Teaching in Orange County, Florida schools is like working in “the ‘cotton fields’ of the past,” said union president Diana Moore in an email. Moore is white. Some were offended, reports the Orlando Sentinel.
“When you work in a cotton field, you don’t have ten sick days a year. Whe you work in a cotton field, you don’t have six personal days. You can’t take your mother to the doctor or your children to the dentist,” said Board Member Kat Gordon, who grew up in South Carolina and was sent by her mother to babysit children in New York to keep her out of the cotton fields. “It’s not, to me, a good comparison,” Gordon said. “There is more freedom in the classroom.”
Glyniss Hudson, a chemistry teacher who ran against Moore in the last union election, said the comment “makes it seem like slavery was nothing.”
Moore sent an apology email to district teachers.

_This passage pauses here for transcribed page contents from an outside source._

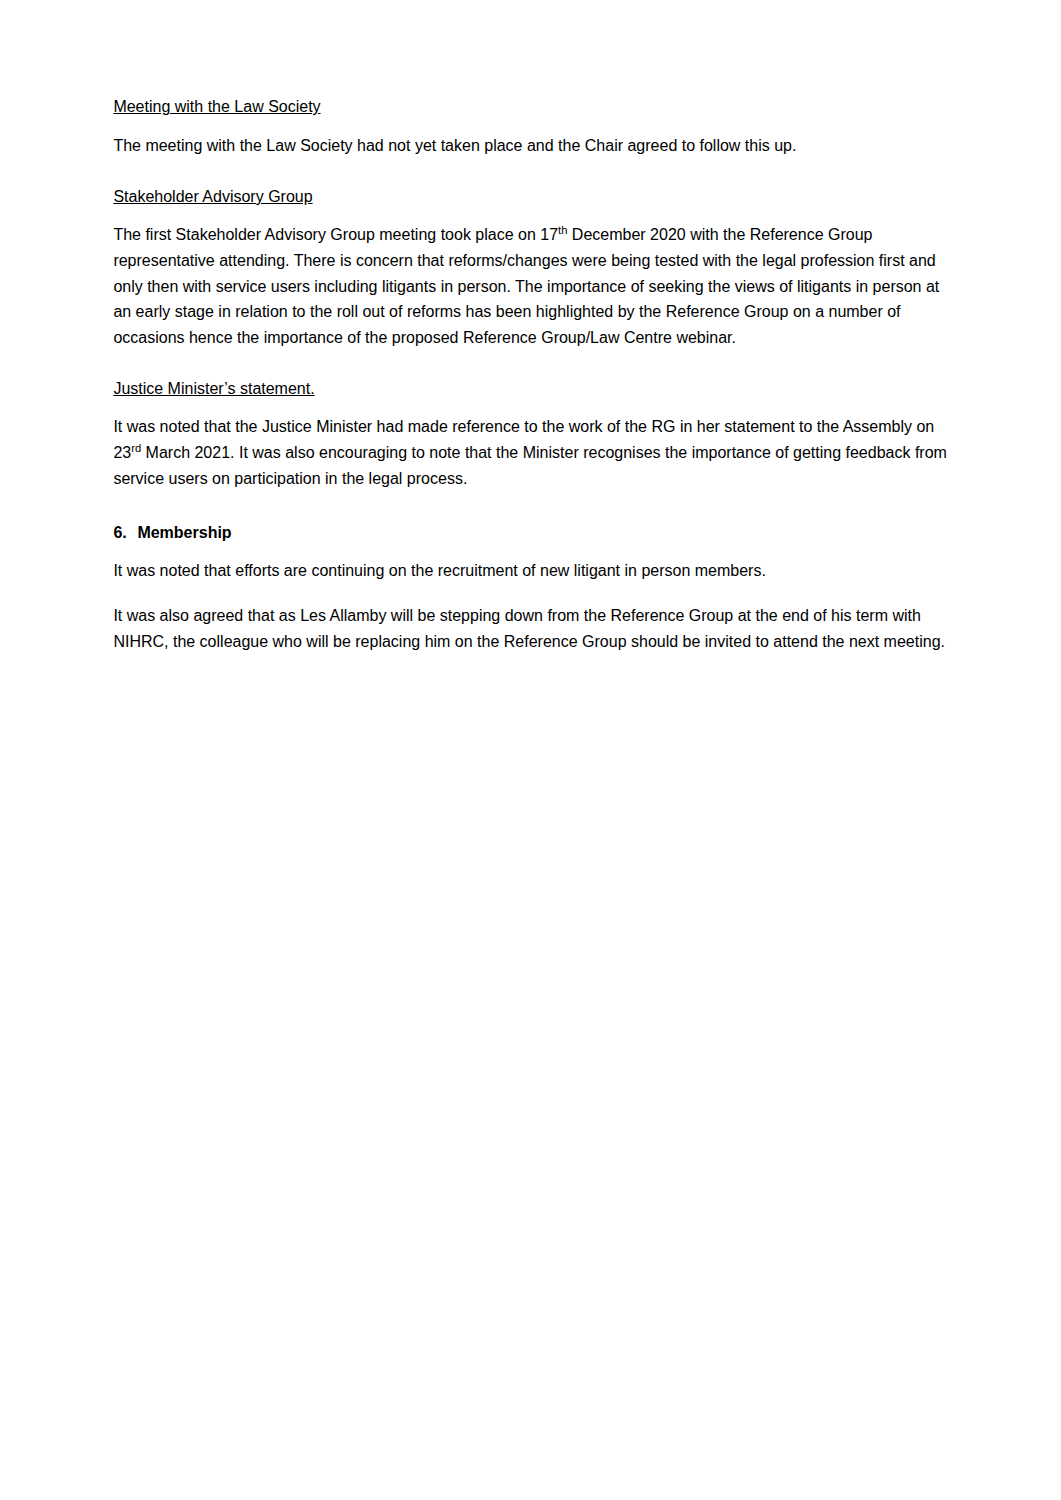Meeting with the Law Society
The meeting with the Law Society had not yet taken place and the Chair agreed to follow this up.
Stakeholder Advisory Group
The first Stakeholder Advisory Group meeting took place on 17th December 2020 with the Reference Group representative attending. There is concern that reforms/changes were being tested with the legal profession first and only then with service users including litigants in person. The importance of seeking the views of litigants in person at an early stage in relation to the roll out of reforms has been highlighted by the Reference Group on a number of occasions hence the importance of the proposed Reference Group/Law Centre webinar.
Justice Minister’s statement.
It was noted that the Justice Minister had made reference to the work of the RG in her statement to the Assembly on 23rd March 2021. It was also encouraging to note that the Minister recognises the importance of getting feedback from service users on participation in the legal process.
6. Membership
It was noted that efforts are continuing on the recruitment of new litigant in person members.
It was also agreed that as Les Allamby will be stepping down from the Reference Group at the end of his term with NIHRC, the colleague who will be replacing him on the Reference Group should be invited to attend the next meeting.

Hyperbole has a long history in education, notes Mike Antonucci at EIA Intercepts.
Vouchers could “end up resembling . . . ethnic cleansing” in Kosovo, said education author David Berliner.
* California Teachers Association president Wayne Johnson once reacted to a school dress code for teachers this way: “What have we got, an educational Taliban here? Are they gonna require burqas soon?”
* Wisconsin Education Association Council president Stan Johnson announced a lobbying effort with the words “We will no longer be the captive and oppressed people we’ve been the last 11 years.”
* A reporter asked Baltimore Teachers Union president Marietta English what she would do about the district’s latest contract proposal. She replied, “What happened on the plantation when the slaves had enough?”
Metro Nashville Education Association President Jamye Merritt explained her opposition to performance pay by saying, “People take money every day for things I would not do… there are people that are paid to be assassins.”